EXCERPT TO READ:
Real BEC Example — Invoice Fraud
A carefully crafted BEC email: the thread is fabricated to include a fake exchange between "employee" and "supplier" from a few days earlier, detailing a specific invoice, amount, and urgent payment reason. The final email in the thread — sent to the finance department — requests "urgent processing as the supplier needs payment before the deadline." The attached PDF contains:
Invoice Number
Replacement Bank Account Number (of attacker)
Fake "Supporting Document"
No malware. No malicious links. All scanners are clean. The only bait is social engineering—time pressure, fake authority, and email formatting that looks legitimate.
MITRE ATT&CK Mapping
| Tactic | Technique ID | Technique Name | Note |
|---|---|---|---|
| Resource Development | T1552.001 | Credentials in Files | Scan GitHub/Docker/S3 for IAM key |
| Resource Development | T1583.006 | Web Services | Exploiting SES instead of building a mail infrastructure |
| Initial Access | T1566.001 | Spearphishing Attachment | BEC with PDF attachment |
| Initial Access | T1566.002 | Spearphishing Link | Phishing via redirect link |
| Collection | T1056.003 | Web Portal Capture | The credential via fake login form |
| Impersonation | T1534 | Internal Spearphishing | Internal BEC Impersonation |
| Defense Evasion | T1036 | Masquerading | Use legitimate domain (amazonaws.com) |
| Defense Evasion | T1027 | Obfuscated Files | Redirect chain hides the actual destination |
| Exfiltration | T1041 | Exfiltration Over C2 Channel | Credential sent to attacker server |
Nhận định
"Living off Trusted Services" — Defensive weapons neutralized This trend isn't new — we've seen attackers abuse Microsoft 365 SMTP relay, Google Workspace, and SendGrid before. Amazon SES is just the next step in the same playbook: exploiting the trust that organizations and vendors have built over many years. The concern isn't the attacker's technique — it's the fundamental limitation of reputation-based defense. SPF/DKIM/DMARC are designed to authenticate who is sending the email, not whether the email has malicious intent. When attackers use Amazon's infrastructure to send, these three layers of authentication lose all distinguishing significance.

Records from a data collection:
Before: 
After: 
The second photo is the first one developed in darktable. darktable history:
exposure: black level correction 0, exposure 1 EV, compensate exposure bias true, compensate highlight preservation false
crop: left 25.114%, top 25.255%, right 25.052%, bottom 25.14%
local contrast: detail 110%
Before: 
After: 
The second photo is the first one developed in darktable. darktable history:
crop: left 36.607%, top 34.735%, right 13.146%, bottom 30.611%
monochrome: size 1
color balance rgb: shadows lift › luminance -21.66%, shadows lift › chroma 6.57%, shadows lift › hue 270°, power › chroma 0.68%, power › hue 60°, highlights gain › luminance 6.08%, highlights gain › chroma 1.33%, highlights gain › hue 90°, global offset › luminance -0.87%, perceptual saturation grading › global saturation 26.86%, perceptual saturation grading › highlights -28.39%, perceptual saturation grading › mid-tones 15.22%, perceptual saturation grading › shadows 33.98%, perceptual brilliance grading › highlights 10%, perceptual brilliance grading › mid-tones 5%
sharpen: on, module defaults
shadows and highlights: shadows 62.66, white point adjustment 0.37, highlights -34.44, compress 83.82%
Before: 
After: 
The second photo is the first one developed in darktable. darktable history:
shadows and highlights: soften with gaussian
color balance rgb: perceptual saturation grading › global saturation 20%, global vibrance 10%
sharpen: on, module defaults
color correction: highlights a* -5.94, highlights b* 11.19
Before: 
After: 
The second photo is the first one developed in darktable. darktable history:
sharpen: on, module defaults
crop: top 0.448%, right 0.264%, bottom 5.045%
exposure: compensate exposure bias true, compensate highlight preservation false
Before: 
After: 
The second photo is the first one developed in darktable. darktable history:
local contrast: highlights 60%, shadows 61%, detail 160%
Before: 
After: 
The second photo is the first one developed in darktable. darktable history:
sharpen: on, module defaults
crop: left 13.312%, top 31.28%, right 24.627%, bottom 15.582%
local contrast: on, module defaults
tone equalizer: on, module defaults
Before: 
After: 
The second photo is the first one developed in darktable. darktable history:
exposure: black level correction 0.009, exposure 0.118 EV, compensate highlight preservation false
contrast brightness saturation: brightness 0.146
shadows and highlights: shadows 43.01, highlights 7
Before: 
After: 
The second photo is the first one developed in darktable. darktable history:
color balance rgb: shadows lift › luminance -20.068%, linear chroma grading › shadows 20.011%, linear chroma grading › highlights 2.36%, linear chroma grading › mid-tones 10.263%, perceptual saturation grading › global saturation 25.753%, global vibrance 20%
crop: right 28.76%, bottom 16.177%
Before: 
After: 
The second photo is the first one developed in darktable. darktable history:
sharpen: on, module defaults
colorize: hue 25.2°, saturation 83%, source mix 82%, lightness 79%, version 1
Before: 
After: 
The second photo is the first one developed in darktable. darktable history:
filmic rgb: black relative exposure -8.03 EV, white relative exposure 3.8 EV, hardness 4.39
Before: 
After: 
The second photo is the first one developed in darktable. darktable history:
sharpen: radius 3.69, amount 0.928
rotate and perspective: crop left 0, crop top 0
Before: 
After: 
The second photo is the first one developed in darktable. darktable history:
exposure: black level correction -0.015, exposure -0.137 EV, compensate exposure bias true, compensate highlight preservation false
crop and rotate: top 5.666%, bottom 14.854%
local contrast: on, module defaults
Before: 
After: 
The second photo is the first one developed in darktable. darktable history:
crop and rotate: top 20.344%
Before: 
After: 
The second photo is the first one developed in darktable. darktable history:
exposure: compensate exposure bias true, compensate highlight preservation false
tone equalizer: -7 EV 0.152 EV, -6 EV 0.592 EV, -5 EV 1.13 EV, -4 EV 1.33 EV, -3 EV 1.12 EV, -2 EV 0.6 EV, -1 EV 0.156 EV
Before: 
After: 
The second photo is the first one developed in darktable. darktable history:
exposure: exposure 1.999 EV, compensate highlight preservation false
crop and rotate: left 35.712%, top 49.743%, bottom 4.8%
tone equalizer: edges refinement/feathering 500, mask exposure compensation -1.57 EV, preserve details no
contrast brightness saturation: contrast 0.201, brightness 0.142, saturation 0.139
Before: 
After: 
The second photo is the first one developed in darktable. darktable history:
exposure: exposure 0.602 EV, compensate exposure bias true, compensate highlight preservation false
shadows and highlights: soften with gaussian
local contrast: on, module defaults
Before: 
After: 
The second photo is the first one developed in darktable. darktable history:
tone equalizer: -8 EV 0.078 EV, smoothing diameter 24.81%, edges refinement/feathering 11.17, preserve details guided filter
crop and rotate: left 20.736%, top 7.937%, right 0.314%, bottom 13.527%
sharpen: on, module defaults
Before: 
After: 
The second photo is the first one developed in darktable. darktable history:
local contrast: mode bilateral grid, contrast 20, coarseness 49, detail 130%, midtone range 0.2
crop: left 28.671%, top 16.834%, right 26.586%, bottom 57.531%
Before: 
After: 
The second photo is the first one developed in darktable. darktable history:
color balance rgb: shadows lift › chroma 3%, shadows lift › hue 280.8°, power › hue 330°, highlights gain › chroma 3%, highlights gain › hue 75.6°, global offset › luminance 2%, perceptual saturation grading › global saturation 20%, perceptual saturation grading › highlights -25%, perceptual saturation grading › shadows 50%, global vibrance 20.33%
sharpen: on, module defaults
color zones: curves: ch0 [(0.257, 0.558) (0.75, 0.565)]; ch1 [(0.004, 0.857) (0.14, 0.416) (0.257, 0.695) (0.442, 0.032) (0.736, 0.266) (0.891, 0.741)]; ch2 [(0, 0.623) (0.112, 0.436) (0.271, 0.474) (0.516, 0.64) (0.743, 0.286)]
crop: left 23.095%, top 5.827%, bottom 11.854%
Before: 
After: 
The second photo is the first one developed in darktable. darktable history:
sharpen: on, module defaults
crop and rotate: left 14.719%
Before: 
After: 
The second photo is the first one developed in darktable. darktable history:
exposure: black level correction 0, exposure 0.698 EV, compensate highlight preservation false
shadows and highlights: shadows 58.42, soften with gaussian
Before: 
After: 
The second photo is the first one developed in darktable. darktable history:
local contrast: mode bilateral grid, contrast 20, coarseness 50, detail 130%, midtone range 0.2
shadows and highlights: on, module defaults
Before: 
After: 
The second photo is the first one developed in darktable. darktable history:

THE REQUEST: According to the excerpt on invoice fraud, why do SPF, DKIM, and DMARC lose all distinguishing significance when attackers send email through Amazon's infrastructure? Respond in one to three sentences. Rely solely on the excerpt on invoice fraud; the records are not needed.

THE SOLUTION: SPF, DKIM, and DMARC are designed to authenticate who is sending an email, not whether the email has malicious intent. A malicious message sent through Amazon's infrastructure therefore cannot be distinguished by these three layers of authentication.